QUESTIONS ON THE MATERIAL =
#1 In the winter wellness text, what causes colds and flu?
#2 List every kind of food the winter wellness text recommends eating for a balanced diet.

EXCERPT PROVIDED =
☆ ☆ ☆ ☆ ☆ ☆ ☆

Healthy living for winter wellness
Do the shorter, darker days of winter leave you feeling wistful and inclined to hibernate? Read on for tips to feel sprightlier and help fend off those winter lurgies.
Get up, get out, get moving
Getting regular activity out in the winter sun can do wonders for your mood. Both exercise and bright light trigger the release of your body’s natural feel-good chemicals, including endorphins.
Doing at least 30 minutes moderate-intensity exercise most days of the week can help support your immune system to fight off winter bugs. And the sunlight on your skin helps increase your levels of bone-building vitamin D.
In winter we often reach for comfort foods which can be high in fat, sugar, and salt. It’s important to keep eating well through the colder months as it can also support your immune system to stave off infection.
Go for a range of colourful fruits and vegetables for plenty of fibre, vitamins and minerals. Also include low-fat dairy, lean protein, and wholegrains for a balanced diet that gives your body the nutrients it needs to function at its best.
Fight the spread of cold and flu
Contrary to popular belief, it’s not going outside in winter that makes you more likely to catch a cold or the flu. Colds and flu are caused by viruses that are spread by sneezing, coughing and hand contact. But your chances of catching a cold or the flu increase as people tend to stay indoors in closer contact with each other. So if you have an infection, help prevent spreading it to your friends, family and colleagues by maintaining good hygiene and a bit of extra distance.

☆ ☆ ☆ ☆ ☆ ☆ ☆

EXTRACTED MATERIAL =

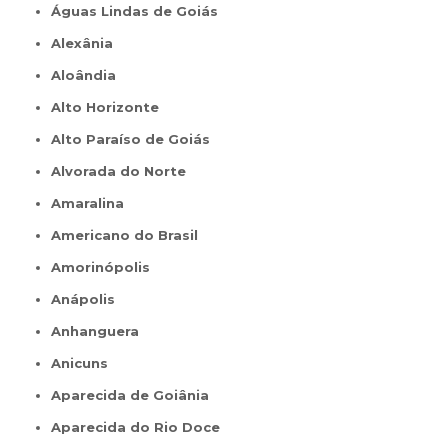
Águas Lindas de Goiás
Alexânia
Aloândia
Alto Horizonte
Alto Paraíso de Goiás
Alvorada do Norte
Amaralina
Americano do Brasil
Amorinópolis
Anápolis
Anhanguera
Anicuns
Aparecida de Goiânia
Aparecida do Rio Doce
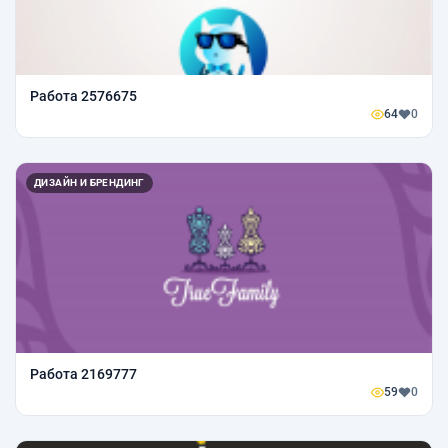
Работа 2576675
64
0
ДИЗАЙН И БРЕНДИНГ
Работа 2169777
59
0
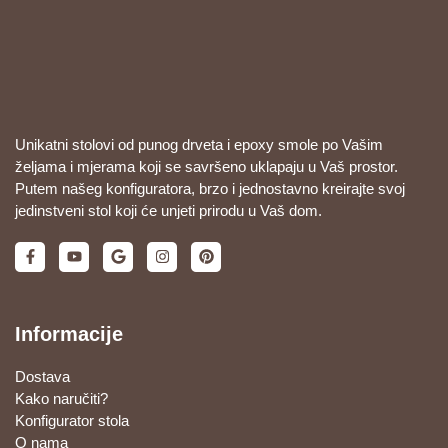
Unikatni stolovi od punog drveta i epoxy smole po Vašim
željama i mjerama koji se savršeno uklapaju u Vaš prostor.
Putem našeg konfiguratora, brzo i jednostavno kreirajte svoj
jedinstveni stol koji će unjeti prirodu u Vaš dom.
Informacije
Dostava
Kako naručiti?
Konfigurator stola
O nama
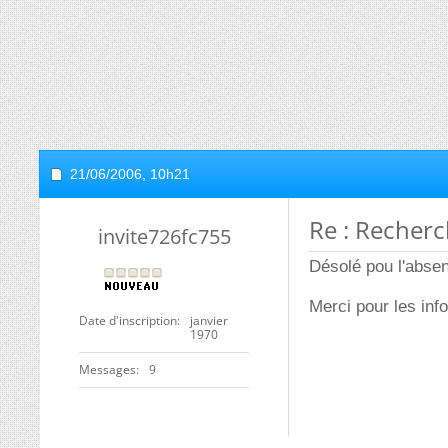
21/06/2006,
10h21
Re : Recherc
invite726fc755
Désolé pou l'absen
Merci pour les info
Date d'inscription
janvier
1970
Messages
9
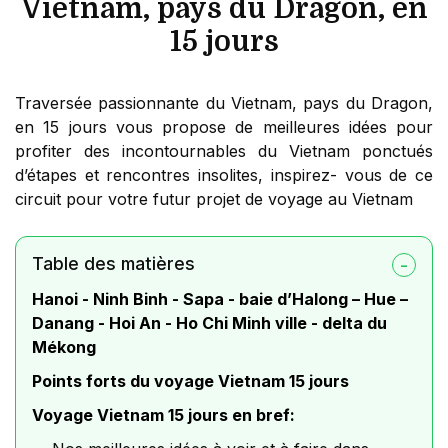
Vietnam, pays du Dragon, en
15 jours
Traversée passionnante du Vietnam, pays du Dragon,
en 15 jours vous propose de meilleures idées pour
profiter des incontournables du Vietnam ponctués
d’étapes et rencontres insolites, inspirez- vous de ce
circuit pour votre futur projet de voyage au Vietnam
Table des matières
Hanoi - Ninh Binh - Sapa - baie d’Halong – Hue –
Danang - Hoi An - Ho Chi Minh ville - delta du
Mékong
Points forts du voyage Vietnam 15 jours
Voyage Vietnam 15 jours en bref:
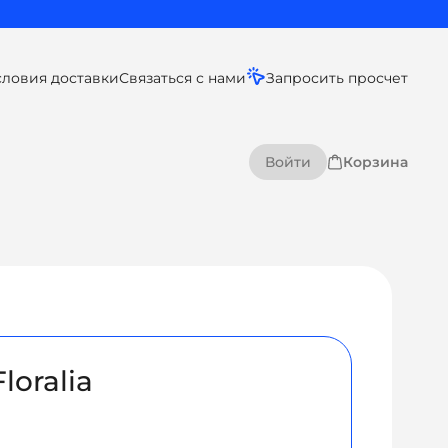
словия доставки
Связаться с нами
Запросить просчет
Войти
Корзина
loralia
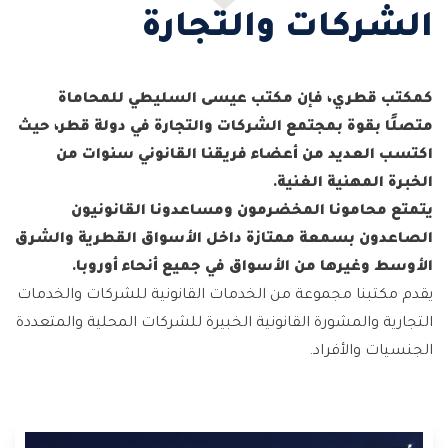
الشركات والتجارة
كمكتب قطري، فإن مكتب عيسى السليطي للمحاماة
متصلًا بقوة بمجتمع الشركات والتجارة في دولة قطر، حيث
اكتسب العديد من أعضاء فريقنا القانوني سنوات من
الخبرة المهنية الغنية.
يتمتع محامونا المخضرمون ومساعدونا القانونيون
الصاعدون بسمعة ممتازة داخل الأسواق القطرية والشرق
الأوسط وغيرها من الأسواق في جميع أنحاء أوروبا.
يقدم مكتبنا مجموعة من الخدمات القانونية للشركات والخدمات
التجارية والمشورة القانونية الخبيرة للشركات المحلية والمتعددة
الجنسيات والأفراد.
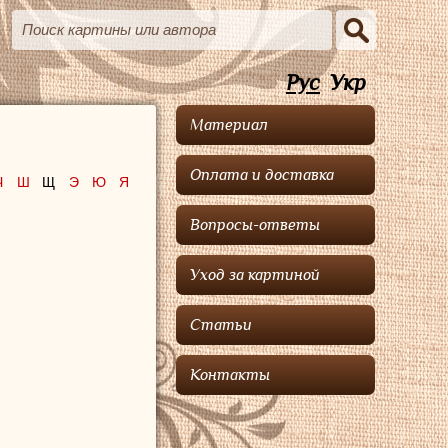
Рус
Укр
Материал
Оплата и доставка
Ч
Ш
Щ
Э
Ю
Я
Вопросы-ответы
Уход за картиной
Статьи
Контакты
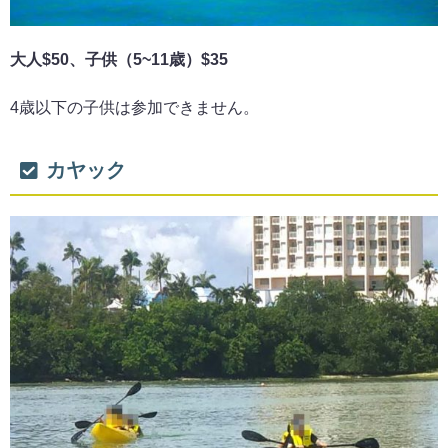
大人$50、子供（5~11歳）$35
4歳以下の子供は参加できません。
カヤック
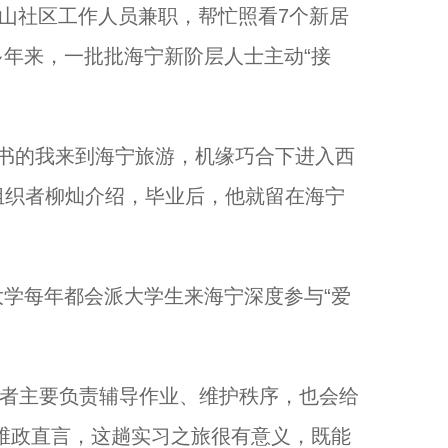
山社区工作人员兼职，帮忙照看7个新居
年来，一批批海宁新阶层人士主动“接
书的我来到海宁旅游，机缘巧合下进入西
心组织者柳灿介绍，毕业后，他就留在海宁
每年都会派大学生来海宁深度参与“爱
愿者主要负责辅导作业、维护秩序，也会给
维政直言，这趟实习之旅很有意义，既能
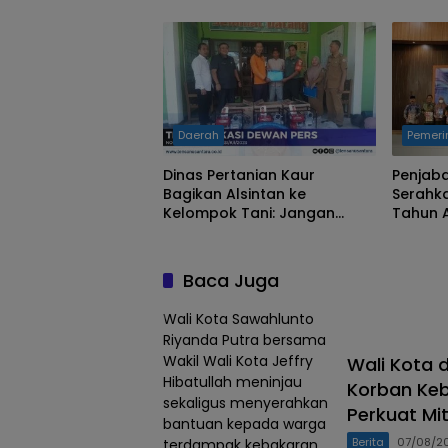
Tertuli
Pihak K
Penjela
Daerah
Pemeri
Dinas Pertanian Kaur
Penjab
Bagikan Alsintan ke
Serahk
Kelompok Tani: Jangan
Tahun 
Dijual
BPK
Baca Juga
Wali Kota Sawahlunto
Riyanda Putra bersama
Wakil Wali Kota Jeffry
Wali Kota 
Hibatullah meninjau
Korban Keb
sekaligus menyerahkan
Perkuat Mi
bantuan kepada warga
Berita
07/08/2
terdampak kebakaran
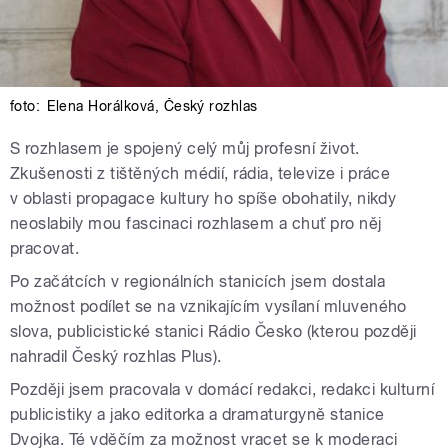
foto:
Elena Horálková
,
Český rozhlas
S rozhlasem je spojený celý můj profesní život.
Zkušenosti z tištěných médií, rádia, televize i práce
v oblasti propagace kultury ho spíše obohatily, nikdy
neoslabily mou fascinaci rozhlasem a chuť pro něj
pracovat.
Po začátcích v regionálních stanicích jsem dostala
možnost podílet se na vznikajícím vysílaní mluveného
slova, publicistické stanici Rádio Česko (kterou později
nahradil Český rozhlas Plus).
Později jsem pracovala v domácí redakci, redakci kulturní
publicistiky a jako editorka a dramaturgyně stanice
Dvojka. Té vděčím za možnost vracet se k moderaci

☆ ☆ ☆ ☆ ☆ ☆ ☆

RESPONSES BY ITEM NUMBER =
#1 Viruses that are spread by sneezing, coughing and hand contact.

#2
- Colourful fruits and vegetables
- Low-fat dairy
- Lean protein
- Wholegrains